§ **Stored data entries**
-----

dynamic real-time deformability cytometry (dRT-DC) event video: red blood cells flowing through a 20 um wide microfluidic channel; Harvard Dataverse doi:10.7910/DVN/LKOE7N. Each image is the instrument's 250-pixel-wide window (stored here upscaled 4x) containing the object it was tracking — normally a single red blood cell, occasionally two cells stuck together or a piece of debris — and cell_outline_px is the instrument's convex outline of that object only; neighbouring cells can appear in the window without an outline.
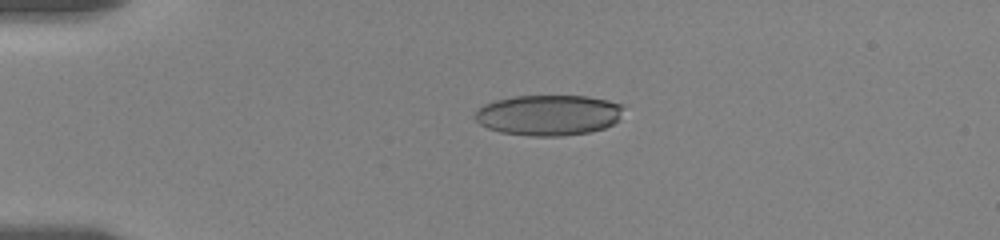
{"species": "human", "species_latin": "Homo sapiens", "temperature_condition": "room temperature", "stored_images_in_passage": 10, "camera_frame_rate_fps": 3000, "um_per_image_px": 0.085, "donor": {"sex": "female"}, "frame": {"image": 1, "passage_image": 5, "time_ms": 3.667, "image_size_px": [1000, 240], "cell_outline_px": [[628, 104], [620, 120], [604, 128], [588, 132], [564, 136], [532, 136], [500, 132], [488, 128], [480, 124], [472, 116], [484, 104], [496, 100], [516, 96], [588, 96]], "centroid_in_image_um": [46.7, 9.78], "position_along_channel_um": 38.3, "area_um2": 35.6}}
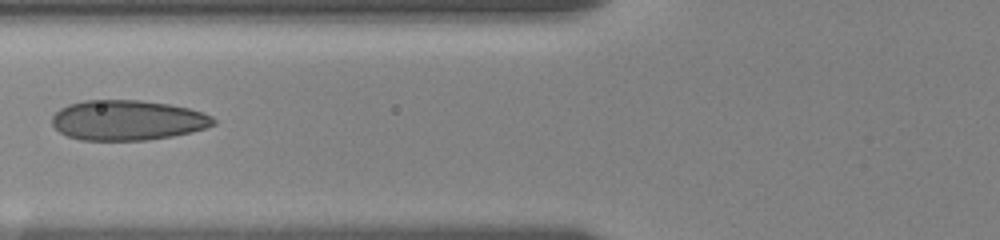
{"frame": {"image": 2, "passage_image": 9, "time_ms": 7.0, "image_size_px": [1000, 240], "cell_outline_px": [[216, 124], [192, 132], [172, 136], [148, 140], [80, 140], [68, 136], [60, 132], [52, 124], [52, 116], [60, 108], [68, 104], [84, 100], [140, 100], [168, 104], [188, 108], [212, 116], [216, 120]], "centroid_in_image_um": [10.83, 10.22], "position_along_channel_um": 115.0, "area_um2": 37.74}}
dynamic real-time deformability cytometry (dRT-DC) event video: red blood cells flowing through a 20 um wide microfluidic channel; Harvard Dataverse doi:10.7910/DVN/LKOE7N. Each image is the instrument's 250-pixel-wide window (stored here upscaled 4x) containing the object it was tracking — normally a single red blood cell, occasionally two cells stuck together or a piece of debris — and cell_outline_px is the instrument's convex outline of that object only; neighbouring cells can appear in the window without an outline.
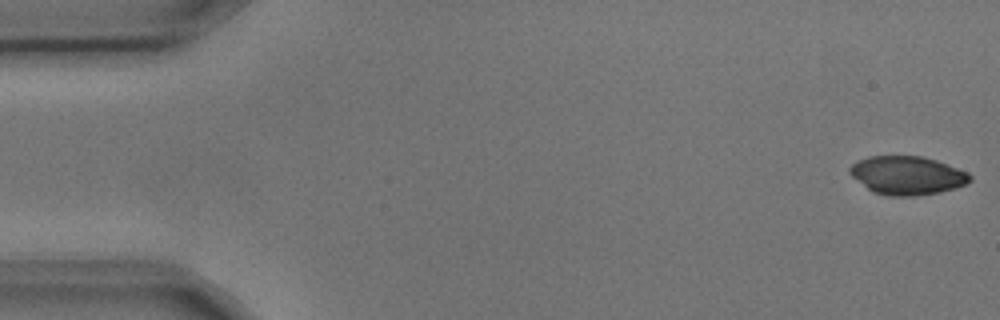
{"species": "common noctule bat (a hibernating species)", "species_latin": "Nyctalus noctula", "temperature_condition": "cold", "stored_images_in_passage": 4, "camera_frame_rate_fps": 3000, "um_per_image_px": 0.085, "animal": {"sex": "male", "body_mass_g": 17.9, "forearm_length_mm": 54.2}, "frame": {"image": 1, "passage_image": 1, "time_ms": 0.0, "image_size_px": [1000, 320], "cell_outline_px": [[972, 180], [968, 184], [940, 192], [916, 196], [888, 196], [876, 192], [868, 188], [852, 176], [848, 172], [848, 168], [852, 164], [868, 156], [924, 156], [936, 160], [968, 172], [972, 176]], "centroid_in_image_um": [77.14, 14.9], "position_along_channel_um": 7.9, "area_um2": 26.93}}
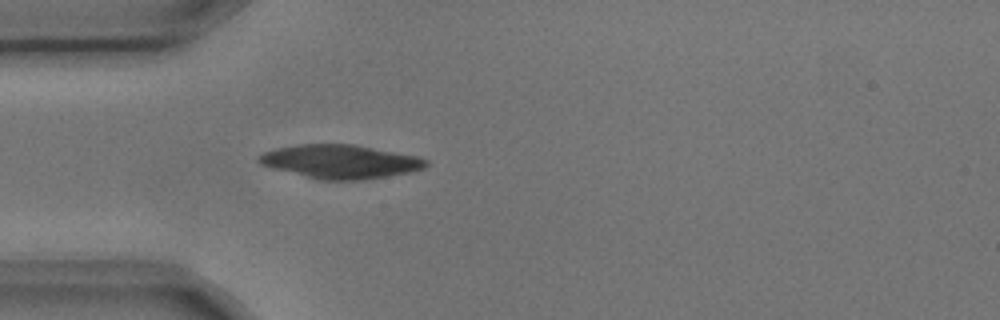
{"frame": {"image": 2, "passage_image": 4, "time_ms": 1.0, "image_size_px": [1000, 320], "cell_outline_px": [[428, 164], [424, 168], [412, 172], [364, 180], [320, 180], [260, 164], [256, 160], [256, 156], [272, 148], [296, 144], [356, 144], [420, 156], [428, 160]], "centroid_in_image_um": [28.95, 13.72], "position_along_channel_um": 56.0, "area_um2": 33.23}}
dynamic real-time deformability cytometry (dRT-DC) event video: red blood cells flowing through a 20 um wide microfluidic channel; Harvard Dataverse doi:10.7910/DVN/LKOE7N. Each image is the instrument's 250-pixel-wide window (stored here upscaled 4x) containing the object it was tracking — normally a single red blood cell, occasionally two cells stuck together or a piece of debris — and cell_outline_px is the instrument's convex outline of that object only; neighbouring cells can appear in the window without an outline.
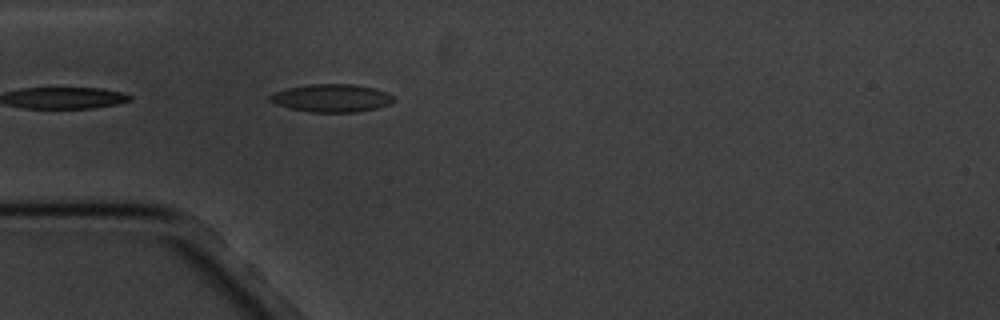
{"species": "common noctule bat (a hibernating species)", "species_latin": "Nyctalus noctula", "temperature_condition": "cold", "stored_images_in_passage": 3, "camera_frame_rate_fps": 3000, "um_per_image_px": 0.085, "animal": {"sex": "male", "body_mass_g": 20.1, "forearm_length_mm": 53.5}, "frame": {"image": 1, "passage_image": 3, "time_ms": 2.333, "image_size_px": [1000, 320], "cell_outline_px": [[396, 100], [392, 104], [376, 108], [356, 112], [308, 112], [288, 108], [276, 104], [268, 100], [268, 96], [272, 92], [288, 88], [312, 84], [352, 84], [372, 88], [384, 92], [392, 96]], "centroid_in_image_um": [28.14, 8.34], "position_along_channel_um": 56.9, "area_um2": 20.11}}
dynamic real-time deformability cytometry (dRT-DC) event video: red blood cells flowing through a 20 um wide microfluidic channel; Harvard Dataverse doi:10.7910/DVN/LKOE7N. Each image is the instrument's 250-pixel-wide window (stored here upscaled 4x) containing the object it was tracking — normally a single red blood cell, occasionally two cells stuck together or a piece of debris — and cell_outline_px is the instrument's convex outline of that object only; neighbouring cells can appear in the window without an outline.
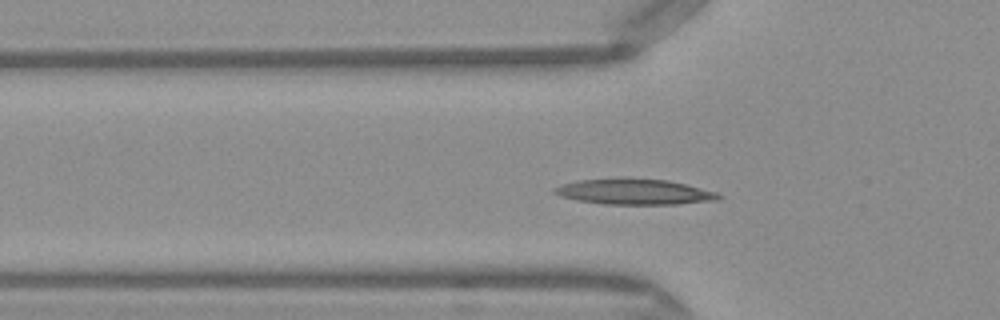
{"species": "Egyptian fruit bat (a non-hibernating species)", "species_latin": "Rousettus aegyptiacus", "temperature_condition": "warm", "stored_images_in_passage": 45, "camera_frame_rate_fps": 3000, "um_per_image_px": 0.085, "frame": {"image": 1, "passage_image": 11, "time_ms": 3.333, "image_size_px": [1000, 320], "cell_outline_px": [[724, 196], [720, 200], [676, 204], [604, 204], [576, 200], [552, 192], [552, 188], [564, 184], [580, 180], [668, 180], [716, 192]], "centroid_in_image_um": [53.98, 16.34], "position_along_channel_um": 71.8, "area_um2": 23.58}}
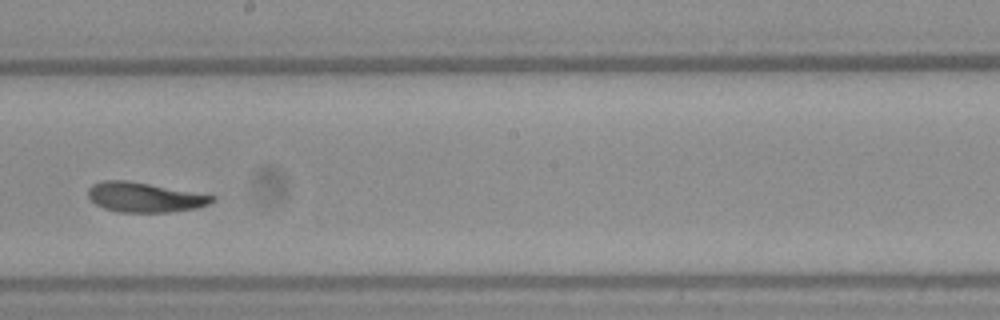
{"frame": {"image": 2, "passage_image": 23, "time_ms": 7.333, "image_size_px": [1000, 320], "cell_outline_px": [[216, 200], [208, 204], [196, 208], [168, 212], [116, 212], [104, 208], [96, 204], [88, 196], [88, 188], [92, 184], [104, 180], [128, 180], [216, 196]], "centroid_in_image_um": [12.27, 16.76], "position_along_channel_um": 235.9, "area_um2": 21.44}}
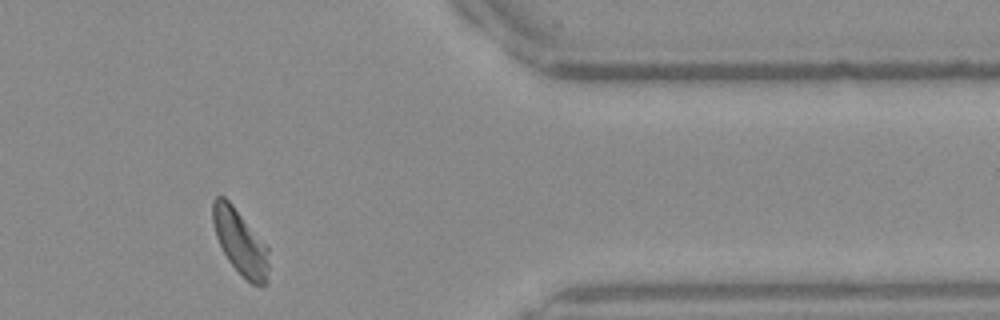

-----

§ **Problem statement**
Omit every picture, then repeat the remaining data exactly as it appears above.

§ **Response to the task**
dynamic real-time deformability cytometry (dRT-DC) event video: red blood cells flowing through a 20 um wide microfluidic channel; Harvard Dataverse doi:10.7910/DVN/LKOE7N. Each image is the instrument's 250-pixel-wide window (stored here upscaled 4x) containing the object it was tracking — normally a single red blood cell, occasionally two cells stuck together or a piece of debris — and cell_outline_px is the instrument's convex outline of that object only; neighbouring cells can appear in the window without an outline.
{"species": "human", "species_latin": "Homo sapiens", "temperature_condition": "room temperature", "stored_images_in_passage": 10, "camera_frame_rate_fps": 3000, "um_per_image_px": 0.085, "donor": {"sex": "female"}, "frame": {"image": 1, "passage_image": 5, "time_ms": 3.667, "image_size_px": [1000, 240], "cell_outline_px": [[628, 104], [620, 120], [604, 128], [588, 132], [564, 136], [532, 136], [500, 132], [488, 128], [480, 124], [472, 116], [484, 104], [496, 100], [516, 96], [588, 96]], "centroid_in_image_um": [46.7, 9.78], "position_along_channel_um": 38.3, "area_um2": 35.6}}
{"frame": {"image": 2, "passage_image": 9, "time_ms": 7.0, "image_size_px": [1000, 240], "cell_outline_px": [[216, 124], [192, 132], [172, 136], [148, 140], [80, 140], [68, 136], [60, 132], [52, 124], [52, 116], [60, 108], [68, 104], [84, 100], [140, 100], [168, 104], [188, 108], [212, 116], [216, 120]], "centroid_in_image_um": [10.83, 10.22], "position_along_channel_um": 115.0, "area_um2": 37.74}}
dynamic real-time deformability cytometry (dRT-DC) event video: red blood cells flowing through a 20 um wide microfluidic channel; Harvard Dataverse doi:10.7910/DVN/LKOE7N. Each image is the instrument's 250-pixel-wide window (stored here upscaled 4x) containing the object it was tracking — normally a single red blood cell, occasionally two cells stuck together or a piece of debris — and cell_outline_px is the instrument's convex outline of that object only; neighbouring cells can appear in the window without an outline.
{"species": "common noctule bat (a hibernating species)", "species_latin": "Nyctalus noctula", "temperature_condition": "cold", "stored_images_in_passage": 4, "camera_frame_rate_fps": 3000, "um_per_image_px": 0.085, "animal": {"sex": "male", "body_mass_g": 17.9, "forearm_length_mm": 54.2}, "frame": {"image": 1, "passage_image": 1, "time_ms": 0.0, "image_size_px": [1000, 320], "cell_outline_px": [[972, 180], [968, 184], [940, 192], [916, 196], [888, 196], [876, 192], [868, 188], [852, 176], [848, 172], [848, 168], [852, 164], [868, 156], [924, 156], [936, 160], [968, 172], [972, 176]], "centroid_in_image_um": [77.14, 14.9], "position_along_channel_um": 7.9, "area_um2": 26.93}}
{"frame": {"image": 2, "passage_image": 4, "time_ms": 1.0, "image_size_px": [1000, 320], "cell_outline_px": [[428, 164], [424, 168], [412, 172], [364, 180], [320, 180], [260, 164], [256, 160], [256, 156], [272, 148], [296, 144], [356, 144], [420, 156], [428, 160]], "centroid_in_image_um": [28.95, 13.72], "position_along_channel_um": 56.0, "area_um2": 33.23}}
dynamic real-time deformability cytometry (dRT-DC) event video: red blood cells flowing through a 20 um wide microfluidic channel; Harvard Dataverse doi:10.7910/DVN/LKOE7N. Each image is the instrument's 250-pixel-wide window (stored here upscaled 4x) containing the object it was tracking — normally a single red blood cell, occasionally two cells stuck together or a piece of debris — and cell_outline_px is the instrument's convex outline of that object only; neighbouring cells can appear in the window without an outline.
{"species": "common noctule bat (a hibernating species)", "species_latin": "Nyctalus noctula", "temperature_condition": "cold", "stored_images_in_passage": 3, "camera_frame_rate_fps": 3000, "um_per_image_px": 0.085, "animal": {"sex": "male", "body_mass_g": 20.1, "forearm_length_mm": 53.5}, "frame": {"image": 1, "passage_image": 3, "time_ms": 2.333, "image_size_px": [1000, 320], "cell_outline_px": [[396, 100], [392, 104], [376, 108], [356, 112], [308, 112], [288, 108], [276, 104], [268, 100], [268, 96], [272, 92], [288, 88], [312, 84], [352, 84], [372, 88], [384, 92], [392, 96]], "centroid_in_image_um": [28.14, 8.34], "position_along_channel_um": 56.9, "area_um2": 20.11}}
dynamic real-time deformability cytometry (dRT-DC) event video: red blood cells flowing through a 20 um wide microfluidic channel; Harvard Dataverse doi:10.7910/DVN/LKOE7N. Each image is the instrument's 250-pixel-wide window (stored here upscaled 4x) containing the object it was tracking — normally a single red blood cell, occasionally two cells stuck together or a piece of debris — and cell_outline_px is the instrument's convex outline of that object only; neighbouring cells can appear in the window without an outline.
{"species": "Egyptian fruit bat (a non-hibernating species)", "species_latin": "Rousettus aegyptiacus", "temperature_condition": "warm", "stored_images_in_passage": 45, "camera_frame_rate_fps": 3000, "um_per_image_px": 0.085, "frame": {"image": 1, "passage_image": 11, "time_ms": 3.333, "image_size_px": [1000, 320], "cell_outline_px": [[724, 196], [720, 200], [676, 204], [604, 204], [576, 200], [552, 192], [552, 188], [564, 184], [580, 180], [668, 180], [716, 192]], "centroid_in_image_um": [53.98, 16.34], "position_along_channel_um": 71.8, "area_um2": 23.58}}
{"frame": {"image": 2, "passage_image": 23, "time_ms": 7.333, "image_size_px": [1000, 320], "cell_outline_px": [[216, 200], [208, 204], [196, 208], [168, 212], [116, 212], [104, 208], [96, 204], [88, 196], [88, 188], [92, 184], [104, 180], [128, 180], [216, 196]], "centroid_in_image_um": [12.27, 16.76], "position_along_channel_um": 235.9, "area_um2": 21.44}}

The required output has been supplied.